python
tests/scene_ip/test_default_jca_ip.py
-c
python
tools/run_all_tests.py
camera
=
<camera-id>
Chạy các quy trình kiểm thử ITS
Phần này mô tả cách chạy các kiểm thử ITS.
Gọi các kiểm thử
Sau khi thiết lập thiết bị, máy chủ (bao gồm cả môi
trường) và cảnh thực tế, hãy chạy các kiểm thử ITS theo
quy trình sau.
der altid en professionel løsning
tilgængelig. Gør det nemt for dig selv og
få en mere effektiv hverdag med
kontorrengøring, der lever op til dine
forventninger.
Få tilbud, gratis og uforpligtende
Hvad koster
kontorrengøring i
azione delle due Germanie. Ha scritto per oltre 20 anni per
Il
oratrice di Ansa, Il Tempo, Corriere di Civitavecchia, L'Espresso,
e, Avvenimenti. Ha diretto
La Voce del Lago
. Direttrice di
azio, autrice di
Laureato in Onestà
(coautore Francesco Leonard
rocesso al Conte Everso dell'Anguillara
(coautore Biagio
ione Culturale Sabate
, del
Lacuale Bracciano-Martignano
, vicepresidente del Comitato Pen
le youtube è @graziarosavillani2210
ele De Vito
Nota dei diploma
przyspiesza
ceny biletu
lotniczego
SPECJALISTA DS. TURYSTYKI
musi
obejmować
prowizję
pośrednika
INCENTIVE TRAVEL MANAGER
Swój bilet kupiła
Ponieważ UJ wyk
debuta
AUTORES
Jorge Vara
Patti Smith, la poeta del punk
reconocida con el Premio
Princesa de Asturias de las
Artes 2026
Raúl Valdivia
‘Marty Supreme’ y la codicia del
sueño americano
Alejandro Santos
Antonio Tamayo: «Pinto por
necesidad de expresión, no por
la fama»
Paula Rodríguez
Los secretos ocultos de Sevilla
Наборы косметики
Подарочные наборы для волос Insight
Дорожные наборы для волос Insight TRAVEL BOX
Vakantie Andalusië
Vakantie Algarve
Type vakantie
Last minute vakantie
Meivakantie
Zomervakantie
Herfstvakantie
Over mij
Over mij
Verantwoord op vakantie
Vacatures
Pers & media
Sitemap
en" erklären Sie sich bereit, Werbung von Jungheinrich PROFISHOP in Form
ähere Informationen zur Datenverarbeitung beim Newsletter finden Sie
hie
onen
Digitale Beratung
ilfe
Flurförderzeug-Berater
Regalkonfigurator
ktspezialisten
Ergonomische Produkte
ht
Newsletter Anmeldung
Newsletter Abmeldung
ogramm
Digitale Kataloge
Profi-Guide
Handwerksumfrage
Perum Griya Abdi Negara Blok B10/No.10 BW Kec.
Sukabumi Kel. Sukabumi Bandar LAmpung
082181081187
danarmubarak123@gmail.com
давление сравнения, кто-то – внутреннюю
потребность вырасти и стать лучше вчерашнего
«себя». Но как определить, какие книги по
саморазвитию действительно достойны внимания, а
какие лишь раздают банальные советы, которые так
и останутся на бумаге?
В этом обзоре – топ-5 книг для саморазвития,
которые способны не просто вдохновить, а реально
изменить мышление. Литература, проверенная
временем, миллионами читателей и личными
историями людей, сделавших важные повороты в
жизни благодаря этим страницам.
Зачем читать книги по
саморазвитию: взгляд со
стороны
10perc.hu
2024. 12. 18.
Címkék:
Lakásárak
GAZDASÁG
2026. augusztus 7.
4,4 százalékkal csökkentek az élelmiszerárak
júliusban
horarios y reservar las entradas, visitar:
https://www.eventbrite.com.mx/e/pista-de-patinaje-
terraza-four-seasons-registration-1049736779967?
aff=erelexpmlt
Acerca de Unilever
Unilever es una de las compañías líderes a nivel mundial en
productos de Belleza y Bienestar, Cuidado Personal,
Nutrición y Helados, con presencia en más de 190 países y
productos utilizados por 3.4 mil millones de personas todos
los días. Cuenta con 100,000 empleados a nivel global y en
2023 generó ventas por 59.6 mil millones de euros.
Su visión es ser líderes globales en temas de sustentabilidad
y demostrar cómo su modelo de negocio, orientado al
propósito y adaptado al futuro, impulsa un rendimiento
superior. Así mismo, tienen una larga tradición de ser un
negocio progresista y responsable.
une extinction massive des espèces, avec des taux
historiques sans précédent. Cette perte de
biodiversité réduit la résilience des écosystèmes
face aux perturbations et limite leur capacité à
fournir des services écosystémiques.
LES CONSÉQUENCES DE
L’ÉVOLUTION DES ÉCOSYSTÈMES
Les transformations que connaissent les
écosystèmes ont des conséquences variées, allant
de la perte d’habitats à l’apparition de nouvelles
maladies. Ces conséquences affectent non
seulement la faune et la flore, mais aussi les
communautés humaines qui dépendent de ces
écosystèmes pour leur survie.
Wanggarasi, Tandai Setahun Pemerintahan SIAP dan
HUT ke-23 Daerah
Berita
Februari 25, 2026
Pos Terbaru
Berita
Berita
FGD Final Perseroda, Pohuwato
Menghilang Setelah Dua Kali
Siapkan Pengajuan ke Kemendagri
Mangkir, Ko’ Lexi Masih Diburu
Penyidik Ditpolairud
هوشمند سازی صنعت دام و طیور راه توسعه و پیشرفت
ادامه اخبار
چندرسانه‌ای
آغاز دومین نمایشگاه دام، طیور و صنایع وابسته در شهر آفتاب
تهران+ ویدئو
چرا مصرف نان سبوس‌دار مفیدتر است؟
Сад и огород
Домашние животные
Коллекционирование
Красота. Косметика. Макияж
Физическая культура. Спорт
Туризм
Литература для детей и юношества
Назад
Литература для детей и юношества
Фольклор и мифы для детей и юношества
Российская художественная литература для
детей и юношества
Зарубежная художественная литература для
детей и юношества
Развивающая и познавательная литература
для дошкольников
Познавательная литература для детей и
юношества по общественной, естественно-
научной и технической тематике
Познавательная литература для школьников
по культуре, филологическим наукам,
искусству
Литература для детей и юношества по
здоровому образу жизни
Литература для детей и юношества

What is expected
Transcribe the records above exactly, from the opening line down to and including the line with "Laureato in Onestà".

Answer box
python
tests/scene_ip/test_default_jca_ip.py
-c
python
tools/run_all_tests.py
camera
=
<camera-id>
Chạy các quy trình kiểm thử ITS
Phần này mô tả cách chạy các kiểm thử ITS.
Gọi các kiểm thử
Sau khi thiết lập thiết bị, máy chủ (bao gồm cả môi
trường) và cảnh thực tế, hãy chạy các kiểm thử ITS theo
quy trình sau.
der altid en professionel løsning
tilgængelig. Gør det nemt for dig selv og
få en mere effektiv hverdag med
kontorrengøring, der lever op til dine
forventninger.
Få tilbud, gratis og uforpligtende
Hvad koster
kontorrengøring i
azione delle due Germanie. Ha scritto per oltre 20 anni per
Il
oratrice di Ansa, Il Tempo, Corriere di Civitavecchia, L'Espresso,
e, Avvenimenti. Ha diretto
La Voce del Lago
. Direttrice di
azio, autrice di
Laureato in Onestà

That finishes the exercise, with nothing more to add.